If the criterion is something like “which explanation relying only on scientifically supported explanations of cause-effect mechanisms instead of vague ‘somehow’ handwaving is the simplest”, then both the systemic-racism hypothesis and the genetics hypothesis fail.

“Believe”? “Believe” has nothing to do with it. My fundamental point in this discussion is that the issue is not a matter of belief, and we shouldn’t be using belief of any kind as a substitute for evidence. Not even if we apply statistics technical terms to it to make it sound more smart and science-y.

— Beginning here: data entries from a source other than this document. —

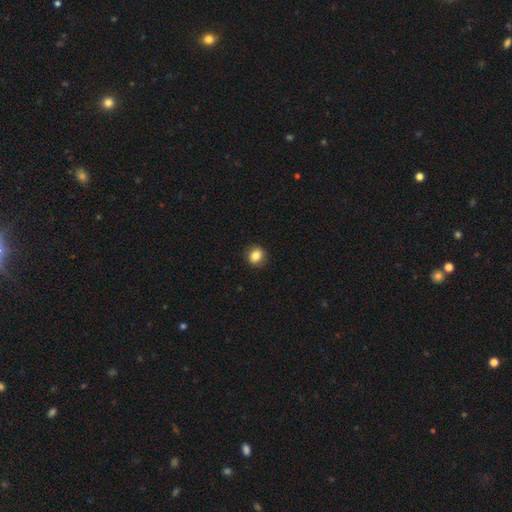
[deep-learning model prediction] The model was most divided on "how rounded": round: 81%, in between: 18%, cigar-shaped: 1%. More confident: merging — none (90%); smooth or featured — smooth (83%).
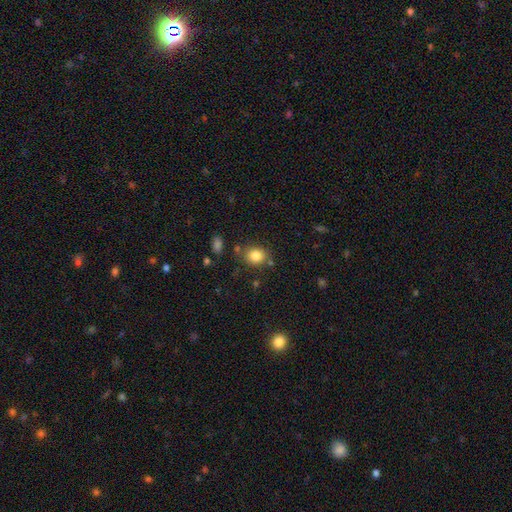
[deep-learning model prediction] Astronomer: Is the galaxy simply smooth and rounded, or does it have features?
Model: smooth — 84%.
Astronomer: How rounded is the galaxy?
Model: round — 65%.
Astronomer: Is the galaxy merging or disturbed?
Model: none — 77%.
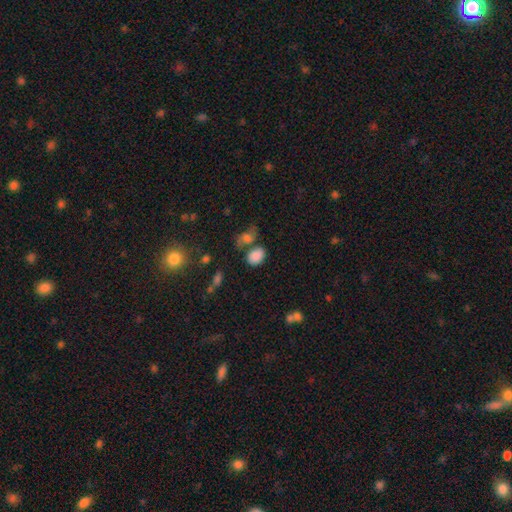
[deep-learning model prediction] This is clearly a smooth galaxy (83%). How rounded: likely in between (71%). Merging: possibly none (58%).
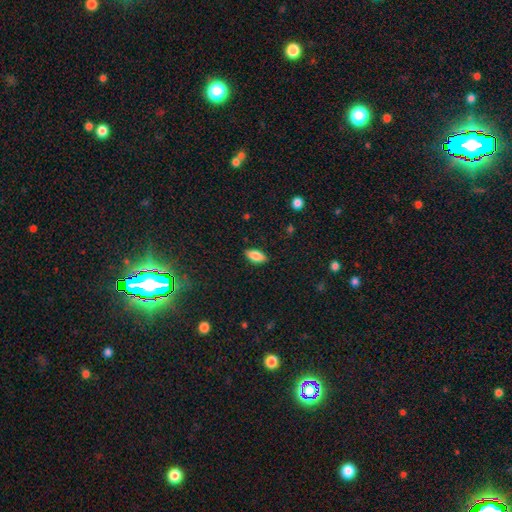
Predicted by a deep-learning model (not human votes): smooth_or_featured: smooth (p=0.83) [alt: featured or disk p=0.10]
how_rounded: in between (p=0.87) [alt: cigar-shaped p=0.10]
merging: none (p=0.88) [alt: minor disturbance p=0.09]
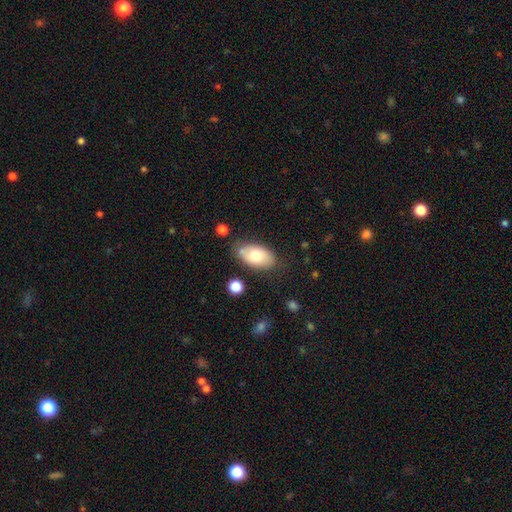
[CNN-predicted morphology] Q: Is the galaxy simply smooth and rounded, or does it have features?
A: smooth — 73%.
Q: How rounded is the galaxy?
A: in between — 93%.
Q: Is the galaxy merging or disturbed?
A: none — 71%.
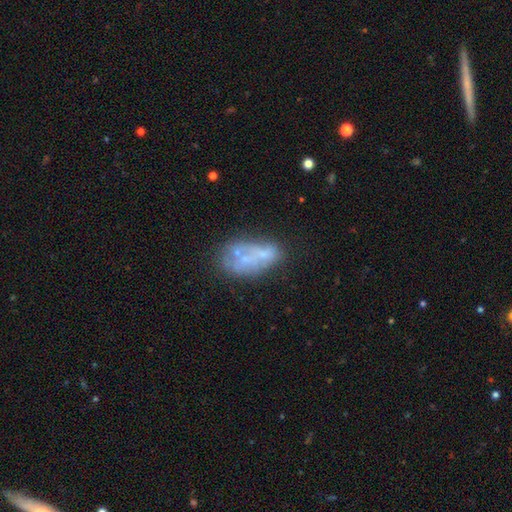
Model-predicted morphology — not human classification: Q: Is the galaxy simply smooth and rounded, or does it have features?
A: featured or disk — 54%.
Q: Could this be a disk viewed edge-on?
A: no — 96%.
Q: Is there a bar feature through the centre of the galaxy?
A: no — 92%.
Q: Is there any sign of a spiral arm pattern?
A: no — 94%.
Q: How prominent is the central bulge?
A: none — 69%.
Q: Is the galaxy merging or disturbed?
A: none — 44%.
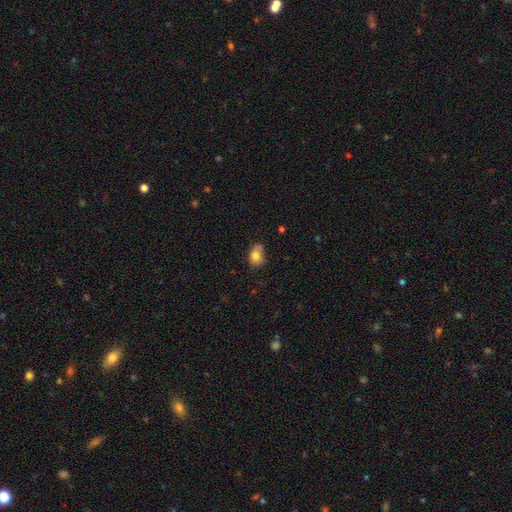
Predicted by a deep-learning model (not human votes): Overall: smooth (78%). How rounded: in between (62%; round 37%). Merging: none (44%; minor disturbance 31%).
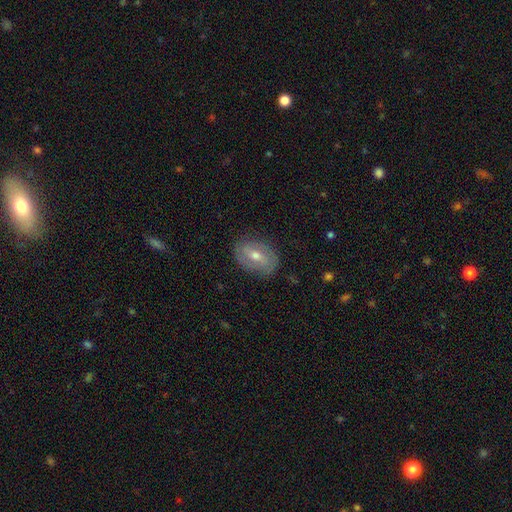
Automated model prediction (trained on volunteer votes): Morphology: type=featured or disk (58%); edge-on=no (93%); bar=weak (45%); spiral arms=yes (64%); bulge=moderate (64%); merging=none (80%).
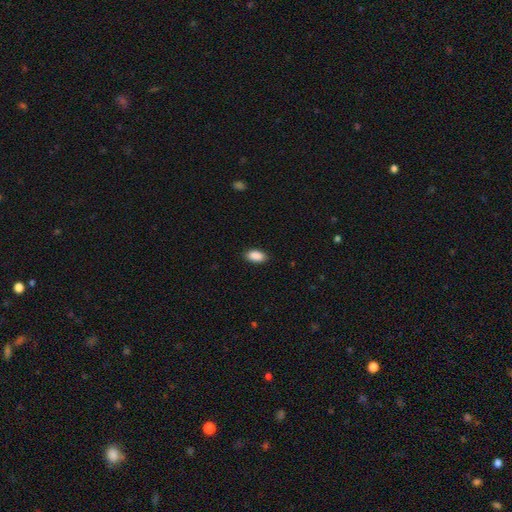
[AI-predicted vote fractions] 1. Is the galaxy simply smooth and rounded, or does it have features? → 90% smooth, 7% star or artifact, 3% featured or disk.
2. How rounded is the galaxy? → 93% in between, 4% round, 3% cigar-shaped.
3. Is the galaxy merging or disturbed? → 88% none, 9% minor disturbance, 2% major disturbance, 1% merger.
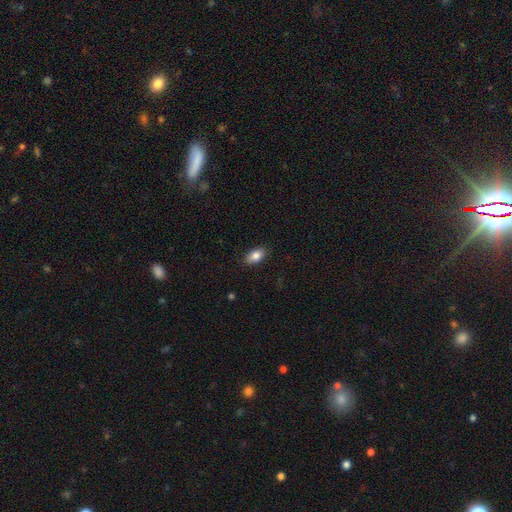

I personally do not know, and don’t particularly care, whether there really are any significant genetic differences in intelligence that somehow manifest along racial-group lines. The most important relevant point in the current state of our knowledge on this subject, which you seem resolutely determined to ignore, is that there is no scientific evidence for such genetic differences occurring between racial groups. No amount of selective interpretation of cherrypicked incidents and studies can substitute for consistent and robust scientific evidence.

The truly scientifically parsimonious view of race and IQ score differences is that there currently exists no scientifically satisfactory theory explaining their relation. Scientific parsimony does not require us to pick any scientifically unsupported hypothesis to “believe” just because otherwise we’d have to put up with uncertainty.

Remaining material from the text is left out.